I'm writing a MathematicalProgram that requires evaluating the likelihood of sampling a normal distribution and getting a value close to a certain number. Ideally, I would want to write something like this, which uses the scipy.stats norm class:
prog.AddCost(log_likelihood_cost, vars=x)
def log_likelihood_cost(x):
cdf_upper = norm.cdf(x + eps)
cdf_lower = norm.cdf(x - eps)
observation_likelihood = cdf_upper - cdf_lower
return -np.log(observation_likelihood)
However, scipy doesn't play nicely with numpy arrays of dtype "object"---the above code throws an error because the "isnan" operation can't be safely applied. I can think of a few not very statisfying workarounds:
- Instead of integrating around the value, using the probability density as the basis for cost. This is bad because I'd like the cost to be positive and the density is unbounded if we vary sigma.

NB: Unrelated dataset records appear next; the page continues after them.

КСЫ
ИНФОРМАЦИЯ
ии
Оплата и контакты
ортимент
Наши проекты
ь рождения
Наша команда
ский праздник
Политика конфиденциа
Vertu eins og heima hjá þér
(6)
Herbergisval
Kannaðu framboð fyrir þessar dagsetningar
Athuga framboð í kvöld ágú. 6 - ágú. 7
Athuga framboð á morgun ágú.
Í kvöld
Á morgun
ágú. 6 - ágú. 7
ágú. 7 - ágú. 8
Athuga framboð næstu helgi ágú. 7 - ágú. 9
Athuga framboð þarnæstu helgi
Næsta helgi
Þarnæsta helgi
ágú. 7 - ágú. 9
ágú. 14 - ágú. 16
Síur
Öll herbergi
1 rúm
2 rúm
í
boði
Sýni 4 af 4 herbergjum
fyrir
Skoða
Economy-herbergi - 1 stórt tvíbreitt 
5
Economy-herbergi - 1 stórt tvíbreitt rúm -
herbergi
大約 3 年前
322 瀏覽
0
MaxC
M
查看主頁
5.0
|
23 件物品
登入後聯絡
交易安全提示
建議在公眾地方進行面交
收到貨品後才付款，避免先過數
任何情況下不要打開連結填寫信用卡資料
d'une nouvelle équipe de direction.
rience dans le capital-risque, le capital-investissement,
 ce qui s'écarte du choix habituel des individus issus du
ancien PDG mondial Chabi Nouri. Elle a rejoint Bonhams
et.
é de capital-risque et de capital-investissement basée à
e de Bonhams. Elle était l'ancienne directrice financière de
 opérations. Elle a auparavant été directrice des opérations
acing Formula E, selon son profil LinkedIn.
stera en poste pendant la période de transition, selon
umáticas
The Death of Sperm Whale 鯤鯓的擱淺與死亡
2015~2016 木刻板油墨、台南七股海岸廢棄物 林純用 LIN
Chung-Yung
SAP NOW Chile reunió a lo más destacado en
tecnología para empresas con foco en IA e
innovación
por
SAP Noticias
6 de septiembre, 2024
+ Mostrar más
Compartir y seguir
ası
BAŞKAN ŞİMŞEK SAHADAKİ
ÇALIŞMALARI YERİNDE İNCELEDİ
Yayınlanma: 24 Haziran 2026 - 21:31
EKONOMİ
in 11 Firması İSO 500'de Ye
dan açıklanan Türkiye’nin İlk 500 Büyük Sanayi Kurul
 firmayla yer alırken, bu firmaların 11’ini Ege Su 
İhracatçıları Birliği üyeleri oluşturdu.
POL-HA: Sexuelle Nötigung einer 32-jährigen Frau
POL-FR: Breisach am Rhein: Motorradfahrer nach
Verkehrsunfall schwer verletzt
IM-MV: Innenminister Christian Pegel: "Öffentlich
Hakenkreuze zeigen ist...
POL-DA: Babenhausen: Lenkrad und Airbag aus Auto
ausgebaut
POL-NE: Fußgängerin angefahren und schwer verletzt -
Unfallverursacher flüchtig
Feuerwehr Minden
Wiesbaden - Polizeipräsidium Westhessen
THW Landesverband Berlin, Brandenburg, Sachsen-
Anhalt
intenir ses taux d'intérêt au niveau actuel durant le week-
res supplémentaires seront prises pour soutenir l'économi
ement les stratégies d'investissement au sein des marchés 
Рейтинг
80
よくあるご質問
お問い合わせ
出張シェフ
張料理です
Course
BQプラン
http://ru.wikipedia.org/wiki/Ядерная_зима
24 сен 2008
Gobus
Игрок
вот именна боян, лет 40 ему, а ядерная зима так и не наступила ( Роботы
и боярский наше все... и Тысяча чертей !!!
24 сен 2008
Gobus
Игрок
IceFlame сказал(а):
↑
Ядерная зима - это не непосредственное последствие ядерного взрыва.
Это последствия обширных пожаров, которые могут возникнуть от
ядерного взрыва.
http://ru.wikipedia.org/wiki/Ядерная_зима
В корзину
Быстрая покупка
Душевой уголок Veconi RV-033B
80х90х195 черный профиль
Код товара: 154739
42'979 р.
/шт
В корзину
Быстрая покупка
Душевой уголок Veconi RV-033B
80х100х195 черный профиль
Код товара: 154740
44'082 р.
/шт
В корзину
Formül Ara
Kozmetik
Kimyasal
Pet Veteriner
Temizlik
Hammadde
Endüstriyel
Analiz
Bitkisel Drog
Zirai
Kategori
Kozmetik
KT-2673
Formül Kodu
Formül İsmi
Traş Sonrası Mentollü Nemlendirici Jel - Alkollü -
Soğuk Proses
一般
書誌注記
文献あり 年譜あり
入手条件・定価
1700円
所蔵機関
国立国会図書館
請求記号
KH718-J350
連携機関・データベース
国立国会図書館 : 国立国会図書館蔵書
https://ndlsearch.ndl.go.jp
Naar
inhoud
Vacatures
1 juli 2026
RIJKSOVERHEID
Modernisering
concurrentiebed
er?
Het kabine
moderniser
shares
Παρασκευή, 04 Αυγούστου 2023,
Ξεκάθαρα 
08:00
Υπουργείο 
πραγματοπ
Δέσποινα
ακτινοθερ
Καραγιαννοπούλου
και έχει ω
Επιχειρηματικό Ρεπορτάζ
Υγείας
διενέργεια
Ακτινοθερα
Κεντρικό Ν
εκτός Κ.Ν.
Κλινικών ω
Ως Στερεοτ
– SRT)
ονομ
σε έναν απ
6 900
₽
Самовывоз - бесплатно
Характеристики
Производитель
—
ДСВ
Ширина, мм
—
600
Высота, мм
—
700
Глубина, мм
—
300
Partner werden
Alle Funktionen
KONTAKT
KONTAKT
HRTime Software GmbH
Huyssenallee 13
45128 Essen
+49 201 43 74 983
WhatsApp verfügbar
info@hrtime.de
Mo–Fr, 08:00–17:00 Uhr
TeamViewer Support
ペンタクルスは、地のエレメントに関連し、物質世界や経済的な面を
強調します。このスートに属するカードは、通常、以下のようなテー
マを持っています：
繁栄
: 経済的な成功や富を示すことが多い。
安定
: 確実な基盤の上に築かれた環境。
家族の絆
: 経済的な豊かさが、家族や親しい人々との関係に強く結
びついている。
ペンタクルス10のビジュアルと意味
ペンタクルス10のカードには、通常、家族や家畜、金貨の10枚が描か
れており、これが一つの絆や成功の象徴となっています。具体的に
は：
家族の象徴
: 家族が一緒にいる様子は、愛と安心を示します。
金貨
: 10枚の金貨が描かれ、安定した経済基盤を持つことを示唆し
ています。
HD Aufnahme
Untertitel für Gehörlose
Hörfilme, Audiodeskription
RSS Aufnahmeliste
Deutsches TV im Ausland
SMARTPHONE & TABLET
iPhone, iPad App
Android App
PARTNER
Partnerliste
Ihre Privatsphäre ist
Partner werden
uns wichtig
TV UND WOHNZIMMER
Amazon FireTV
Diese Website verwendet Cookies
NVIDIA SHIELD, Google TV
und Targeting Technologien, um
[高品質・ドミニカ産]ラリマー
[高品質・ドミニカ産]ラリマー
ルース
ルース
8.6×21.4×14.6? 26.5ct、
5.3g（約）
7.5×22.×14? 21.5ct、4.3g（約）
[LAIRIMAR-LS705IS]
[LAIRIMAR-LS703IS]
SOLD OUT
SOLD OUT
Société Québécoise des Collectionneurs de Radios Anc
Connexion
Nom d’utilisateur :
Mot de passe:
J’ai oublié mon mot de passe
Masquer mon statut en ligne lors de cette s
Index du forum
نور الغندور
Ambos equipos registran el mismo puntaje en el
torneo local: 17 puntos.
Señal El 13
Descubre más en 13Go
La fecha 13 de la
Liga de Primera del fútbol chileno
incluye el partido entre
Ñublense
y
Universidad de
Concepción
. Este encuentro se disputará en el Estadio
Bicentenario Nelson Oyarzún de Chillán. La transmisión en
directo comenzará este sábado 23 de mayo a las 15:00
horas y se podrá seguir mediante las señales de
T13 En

- Approximating the integral with numpy code, perhaps using a trapeze method, maybe also caching the cdf over a grid and interpolating. This feels a bit like reinventing the wheel, and it'd also be much more bug-prone.
Ideally, I'd avoid resorting to either of those. I've looked into kGaussian and the likes but it didn't seem like there's methods to compute a cdf, at least among those exposed in python. What would be the pydrake way of doing this?